Postseason failures happen all the time. I have sympathy for the college kids. You can’t always bring your A-game in a one-and-done situation. That’s life. Does that totally negate regular season accomplishments? Certainly not, but what happens in March counts on the ledger as well.
Portis is one of my favorite Arkansas players of all time, but I haven’t given him a free pass for March failures either. He couldn’t get a game winner against USC that might have given us a chance at an NCAAT. He suddenly couldn’t make a shot after the first round of the SECT last season. Had he played lights out in March, would the atmosphere around CMA and the basketball program be improved?
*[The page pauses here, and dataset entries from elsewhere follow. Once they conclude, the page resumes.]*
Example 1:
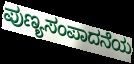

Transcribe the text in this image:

ಪುಣ್ಯಸಂಪಾದನೆಯ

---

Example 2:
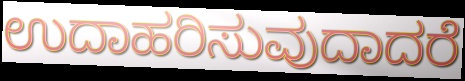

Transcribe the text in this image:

ಉದಾಹರಿಸುವುದಾದರೆ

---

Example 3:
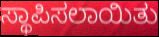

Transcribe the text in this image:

ಸ್ಥಾಪಿಸಲಾಯಿತು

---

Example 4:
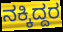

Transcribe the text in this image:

ನಕ್ಕಿದ್ದರ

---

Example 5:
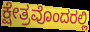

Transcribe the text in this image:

ಕ್ಷೇತ್ರವೊಂದರಲ್ಲಿ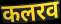
कलरव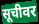
सूचीवर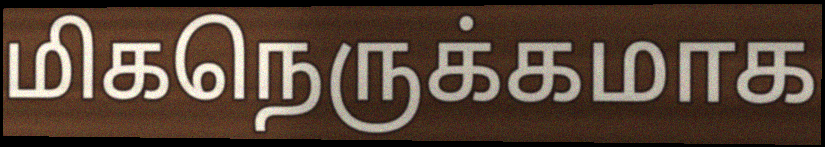
மிகநெருக்கமாக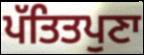
ਪੱਤਿਤਪੁਣਾ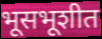
भूसभूशीत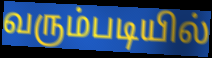
வரும்படியில்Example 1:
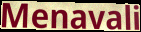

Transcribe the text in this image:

Menavali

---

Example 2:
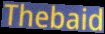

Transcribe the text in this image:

Thebaid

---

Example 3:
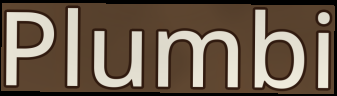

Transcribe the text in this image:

Plumbi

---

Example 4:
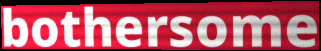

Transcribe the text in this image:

bothersome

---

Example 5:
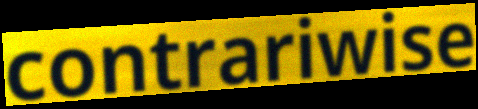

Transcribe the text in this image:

contrariwise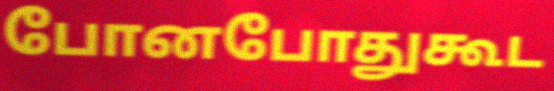
போனபோதுகூட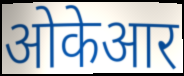
ओकेआरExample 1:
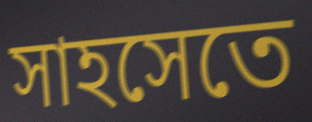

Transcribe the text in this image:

সাহসেতে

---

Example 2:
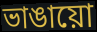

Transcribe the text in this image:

ভাঙায়ো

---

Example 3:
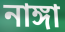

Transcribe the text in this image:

নাঙ্গা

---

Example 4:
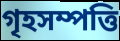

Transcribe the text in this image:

গৃহসম্পত্তি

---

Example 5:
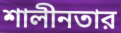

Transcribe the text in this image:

শালীনতার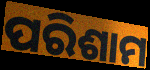
ପରିଶାମ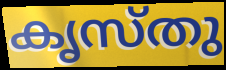
കൃസ്തു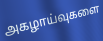
அகழாய்வுகளை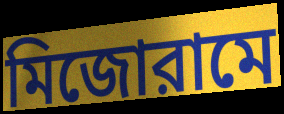
মিজোরামে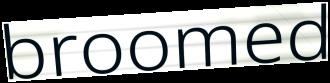
broomed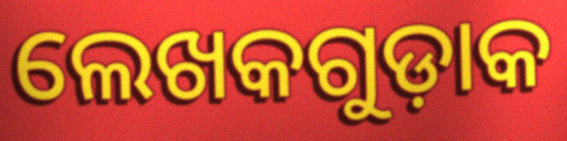
ଲେଖକଗୁଡ଼ାକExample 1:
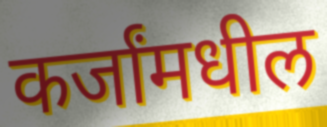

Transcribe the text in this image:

कर्जांमधील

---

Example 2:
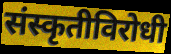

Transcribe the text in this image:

संस्कृतीविरोधी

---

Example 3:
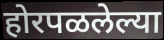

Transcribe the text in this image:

होरपळलेल्या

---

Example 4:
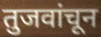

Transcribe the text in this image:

तुजवांचून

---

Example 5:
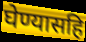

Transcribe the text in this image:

घेण्यासहिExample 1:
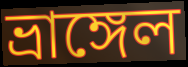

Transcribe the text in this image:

ভ্রাঙ্গেল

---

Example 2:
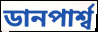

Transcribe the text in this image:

ডানপার্শ্ব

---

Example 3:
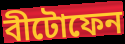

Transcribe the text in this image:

বীটোফেন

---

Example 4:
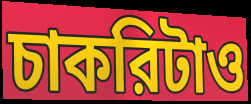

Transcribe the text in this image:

চাকরিটাও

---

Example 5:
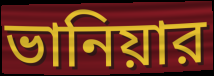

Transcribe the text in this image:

ভানিয়ার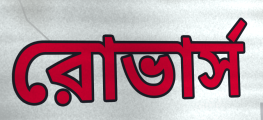
রোভার্সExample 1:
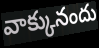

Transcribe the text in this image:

వాక్కునందు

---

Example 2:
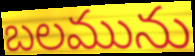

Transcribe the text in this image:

బలమును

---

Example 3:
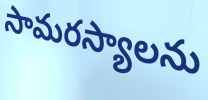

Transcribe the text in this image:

సామరస్యాలను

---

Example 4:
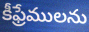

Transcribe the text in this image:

కీఫ్రేములను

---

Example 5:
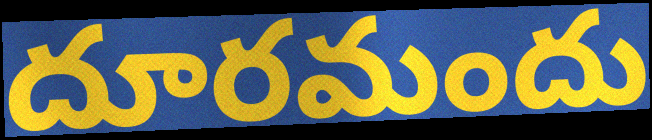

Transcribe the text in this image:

దూరమందు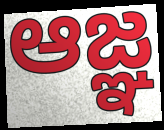
ఆజ్ఞ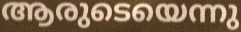
ആരുടെയെന്നു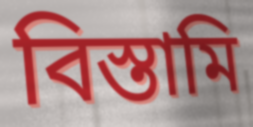
বিস্তামিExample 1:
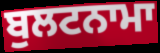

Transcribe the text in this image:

ਬੁਲਟਨਾਮਾ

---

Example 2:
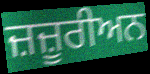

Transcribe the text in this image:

ਜ਼ਜ਼ੂਰੀਅਨ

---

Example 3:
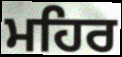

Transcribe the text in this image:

ਮਹਿਰ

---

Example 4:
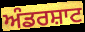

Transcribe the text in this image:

ਅੰਡਰਸ਼ਾਟ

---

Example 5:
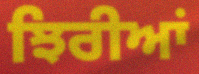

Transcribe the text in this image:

ਝਿਰੀਆਂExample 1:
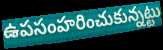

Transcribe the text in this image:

ఉపసంహరించుకున్నట్టు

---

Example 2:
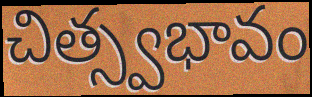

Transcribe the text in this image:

చిత్స్వభావం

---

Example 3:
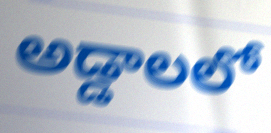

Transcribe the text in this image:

అడ్డాలలో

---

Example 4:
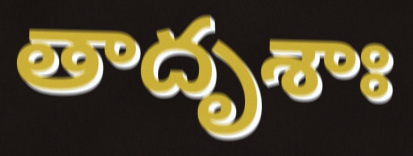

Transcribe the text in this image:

తాదృశాః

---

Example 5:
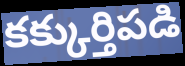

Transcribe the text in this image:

కక్కుర్తిపడిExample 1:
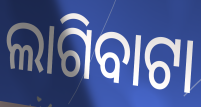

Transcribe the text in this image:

ଲାଗିବାଟା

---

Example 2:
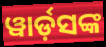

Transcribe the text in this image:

ୱାର୍ଡ଼ସଙ୍କ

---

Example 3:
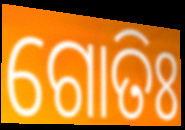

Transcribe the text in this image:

ଗୋତିଃ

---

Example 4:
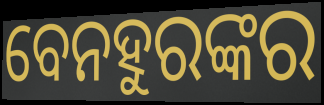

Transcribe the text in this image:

ବେନହୁରଙ୍କର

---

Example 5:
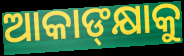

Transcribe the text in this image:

ଆକାଙ୍‍କ୍ଷାକୁ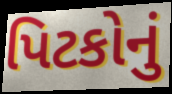
પિટકોનુંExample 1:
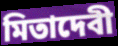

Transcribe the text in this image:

মিতাদেবী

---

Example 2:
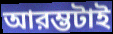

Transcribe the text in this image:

আরম্ভটাই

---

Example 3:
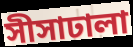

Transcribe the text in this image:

সীসাঢালা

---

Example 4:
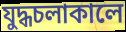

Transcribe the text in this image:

যুদ্ধচলাকালে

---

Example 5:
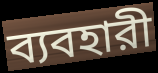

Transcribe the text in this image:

ব্যবহারী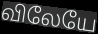
விலேயே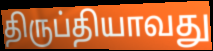
திருப்தியாவது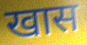
खास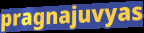
pragnajuvyas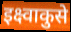
इक्ष्वाकुसेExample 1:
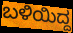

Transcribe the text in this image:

ಬಳಿಯಿದ್ದ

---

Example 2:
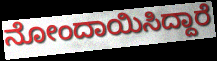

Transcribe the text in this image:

ನೋಂದಾಯಿಸಿದ್ದಾರೆ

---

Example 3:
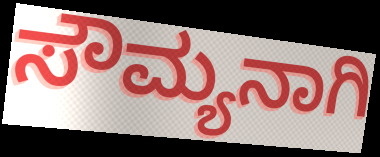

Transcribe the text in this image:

ಸೌಮ್ಯನಾಗಿ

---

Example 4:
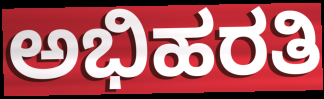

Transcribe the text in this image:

ಅಭಿಹರತಿ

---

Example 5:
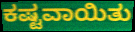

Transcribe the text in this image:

ಕಷ್ಟವಾಯಿತು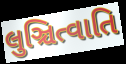
લુઞ્ચિત્વાતિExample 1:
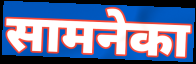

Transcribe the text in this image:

सामनेका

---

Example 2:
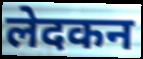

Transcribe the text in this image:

लेदकन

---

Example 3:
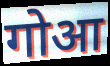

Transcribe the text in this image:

गोआ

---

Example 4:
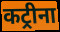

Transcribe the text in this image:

कट्रीना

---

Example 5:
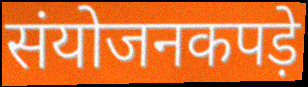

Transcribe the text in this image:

संयोजनकपड़ेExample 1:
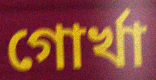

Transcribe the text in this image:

গোর্খা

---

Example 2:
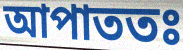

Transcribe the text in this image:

আপাততঃ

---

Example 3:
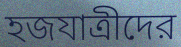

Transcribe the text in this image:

হজযাত্রীদের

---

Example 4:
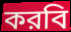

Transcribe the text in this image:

করবি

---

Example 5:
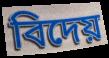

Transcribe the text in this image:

বিদেয়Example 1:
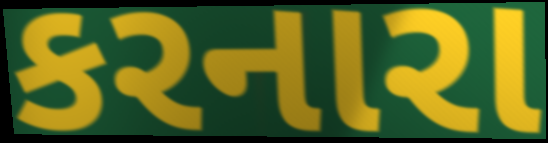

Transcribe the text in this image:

કરનારા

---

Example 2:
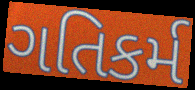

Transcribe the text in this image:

ગતિકર્મ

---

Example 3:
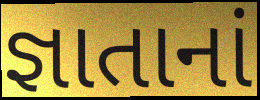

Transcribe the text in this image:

જ્ઞાતાનાં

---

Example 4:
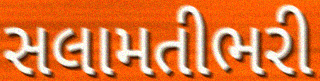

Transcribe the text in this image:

સલામતીભરી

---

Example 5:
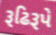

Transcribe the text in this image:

રૂઢિરૂપેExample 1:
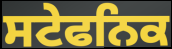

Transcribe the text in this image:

ਸਟੇਫਨਿਕ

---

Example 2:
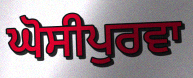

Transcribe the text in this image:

ਘੋਸੀਪੁਰਵਾ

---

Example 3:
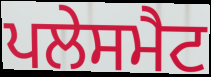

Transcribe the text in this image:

ਪਲੇਸਮੈਟ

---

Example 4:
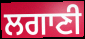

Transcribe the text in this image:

ਲਗਾਣੀ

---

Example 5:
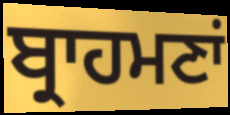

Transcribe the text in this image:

ਬ੍ਰਾਹਮਣਾਂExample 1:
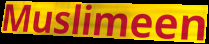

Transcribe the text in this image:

Muslimeen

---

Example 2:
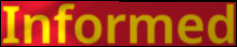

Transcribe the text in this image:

Informed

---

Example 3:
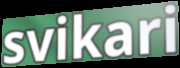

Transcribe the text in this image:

svikari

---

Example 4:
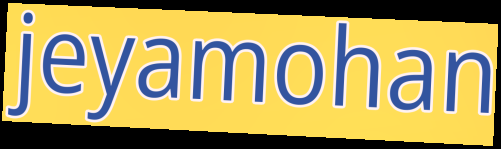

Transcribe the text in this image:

jeyamohan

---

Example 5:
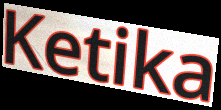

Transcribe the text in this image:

Ketika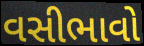
વસીભાવો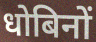
धोबिनों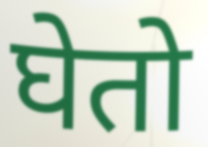
घेतोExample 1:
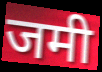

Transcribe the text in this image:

जमी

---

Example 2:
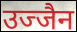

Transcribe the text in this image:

उज्जैन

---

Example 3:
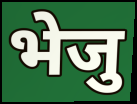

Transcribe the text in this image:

भेजु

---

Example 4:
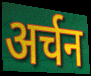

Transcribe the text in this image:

अर्चन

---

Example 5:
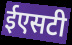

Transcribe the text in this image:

ईएसटी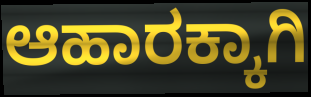
ಆಹಾರಕ್ಕಾಗಿ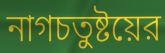
নাগচতুষ্টয়ের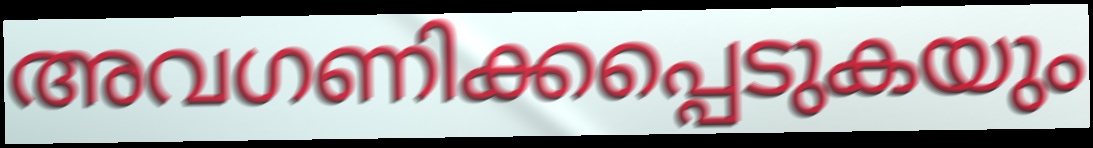
അവഗണിക്കപ്പെടുകയും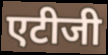
एटीजीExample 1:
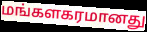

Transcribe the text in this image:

மங்களகரமானது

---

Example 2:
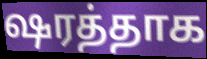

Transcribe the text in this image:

ஷரத்தாக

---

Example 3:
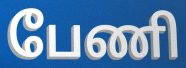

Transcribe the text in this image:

பேணி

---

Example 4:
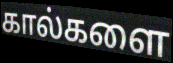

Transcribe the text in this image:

கால்களை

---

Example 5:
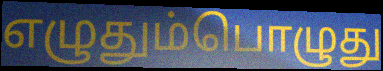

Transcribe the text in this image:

எழுதும்பொழுது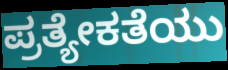
ಪ್ರತ್ಯೇಕತೆಯು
Almost certainly yes.
Joe definitely should have taken the contract with Atlanta. 99% of NBA players would have done the exact same thing. As I said, I’m not criticizing him for taking it. Nonetheless, he got lucky. The organization pretty much had no choice but to pay more for the same results or get worse. Problem is that they paid more for worse results. That contract came up in Atlanta this week in the Horford situation in the debate over whether to hamstring the organization for years with an aging player in order to tread water or to move on. That contract is never held up as the exemplar of a smart move by the organization.
You can’t have it both ways. Excuse him for taking the money that limits what moves the organization can make, and excuse personal underperformance in the playoffs because he didn’t have enough talent around him. There is some myth among Arkansas fans that Hawk’s fans should appreciate Joe for “bringing them back to relevance.” Atlanta was 93 - 153 in his first three seasons. He was a playoff-quality starter that began getting to the playoffs when other playoff quality-starters like Horford, Josh Smith, Marvin Williams, Mike Bibby, and Jamal Crawford were added. It’s not like Joe was ever a Lebron-type anchor carrying the organization, though he ended up getting paid like one.
Their best Joe team was in 2010 when they won 53 games. They got blown out in four straight games by 59-win Orlando in the second round. Johnson, he of the getting paid $20 million per year to play basketball, went 4 of 11, 5 of 16, 3 of 15, and 5 of 15 in that series. Is it really unreasonable to expect more than that at the most important time of the year, even if a championship is not in the cards? That team and Joe were not hopelessly outmanned in that series, but they certainly folded like a cheap suit. By this time I had seen it too often from Johnson.
Atlanta then slid back to 44 and 40 wins in the weak East with Johnson as one of the highest paid players in the league. After the money he was paid, just how much respect is owed to Johnson from Atlanta fans? He was overcompensated for the results that he brought. The 70’s Hubie Brown teams with John Drew and Dan Roundfield were better. The 80’s Doc and Dominique teams were much better and infinitely funner to watch. The 90’s Mookie, Smitty, and Dikembe teams were better. The 10’s Teague, Korver, Horford, Millsap teams were better and infinitely funner to watch.
No, it didn’t work out for West after they ran into OKC. But, he gave it a shot on a team that had a real chance to win it all. I guessed you missed it, but he was in the frontline rotation and started 16 games on a team that won 67 games this season. You darned well know that San Antonio had a much, much better shot at winning it all than Bosh-less Miami. As I said, maybe it wasn’t the smart move, but the passion to go for the ring is something I can respect.